The filling is topped with a sheet of flaky pastry crust that you can find ready-made in the freezer aisle. There’s no need to bake the Parmesan Encrusted Butterfly Shrimp first; just thaw them enough to roughly chop into smaller pieces and then toss them into your filling.
With 10 minutes of prep and 15-20 minutes of oven time, you can have this absolutely mouthwatering Cheesy Shrimp Bake on the table in under 30 minutes. It’s time to add this Cheesy Shrimp Bake recipe to your weeknight menu.

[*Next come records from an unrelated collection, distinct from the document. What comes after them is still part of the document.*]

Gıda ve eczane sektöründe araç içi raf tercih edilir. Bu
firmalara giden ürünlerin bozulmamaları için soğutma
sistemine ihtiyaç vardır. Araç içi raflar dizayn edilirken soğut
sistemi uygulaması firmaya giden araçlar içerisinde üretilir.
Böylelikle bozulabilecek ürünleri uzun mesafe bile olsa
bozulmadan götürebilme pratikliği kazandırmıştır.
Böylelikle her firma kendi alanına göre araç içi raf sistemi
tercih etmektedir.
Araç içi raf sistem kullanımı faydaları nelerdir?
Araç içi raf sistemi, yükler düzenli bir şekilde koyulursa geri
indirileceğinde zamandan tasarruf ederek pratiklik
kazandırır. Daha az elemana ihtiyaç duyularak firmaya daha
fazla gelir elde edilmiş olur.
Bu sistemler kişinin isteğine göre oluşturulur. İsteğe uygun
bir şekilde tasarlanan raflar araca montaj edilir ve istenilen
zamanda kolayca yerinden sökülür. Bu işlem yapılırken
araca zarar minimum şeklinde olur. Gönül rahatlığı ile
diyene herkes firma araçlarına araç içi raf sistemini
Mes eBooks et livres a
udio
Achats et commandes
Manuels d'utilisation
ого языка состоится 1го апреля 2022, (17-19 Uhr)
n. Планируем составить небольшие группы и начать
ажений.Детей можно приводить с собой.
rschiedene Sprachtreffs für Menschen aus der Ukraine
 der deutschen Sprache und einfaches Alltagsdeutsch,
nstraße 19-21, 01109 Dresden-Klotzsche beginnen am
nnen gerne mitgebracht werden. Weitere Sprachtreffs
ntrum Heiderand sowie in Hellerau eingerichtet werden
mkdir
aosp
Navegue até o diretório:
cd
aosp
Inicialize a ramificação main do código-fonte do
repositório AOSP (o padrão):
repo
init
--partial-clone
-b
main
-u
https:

1 9 oz package SeaPak Parmesan Encrusted Butterfly Shrimp
4 oz cream cheese, softened
1 can cream-style corn
1/2 tsp ground cayenne pepper (optional)
1/2 package frozen baby spinach leaves, thawed
1 1/4 cups shredded Colby and Monterey jack cheeses
1 small jar roasted red peppers, drained, coarsely chopped
1 frozen pastry sheet
Grated Parmesan for dusting
Make the Mix
Combine the cream cheese, roasted red peppers, and cream-style corn in a bowl. Add shredded cheeses and spinach. Add Cayenne if you are using it. Hint: Cayenne pepper delivers a lot of heat, so you may want to add to taste before you add shrimp.
Next, add cubed SeaPak Parmesan Encrusted Butterfly Shrimp, slightly thawed. Mix well and place in a medium-sized casserole dish.
Create the Casserole
Take the pastry sheet and roll it out on a floured surface. Press it even with your hands.
Place the pastry sheet over the casserole dish and use a serrated knife to cut off the excess. Use your fingers to flute or pinch the edges.
Bake at 400 degrees for 15–20 minutes or until the crust is golden brown. Dust the finished casserole with Grated Parmesan.